To do:
Transcribe the records that follow, preserving every word.

Material provided:
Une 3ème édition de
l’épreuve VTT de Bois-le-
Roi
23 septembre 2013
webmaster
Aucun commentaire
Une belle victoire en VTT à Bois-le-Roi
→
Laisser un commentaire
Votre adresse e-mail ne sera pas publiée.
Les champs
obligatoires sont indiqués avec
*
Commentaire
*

Solution to the exercise:
Une 3ème édition de
l’épreuve VTT de Bois-le-
Roi
23 septembre 2013
webmaster
Aucun commentaire
Une belle victoire en VTT à Bois-le-Roi
→
Laisser un commentaire
Votre adresse e-mail ne sera pas publiée.
Les champs
obligatoires sont indiqués avec
*
Commentaire
*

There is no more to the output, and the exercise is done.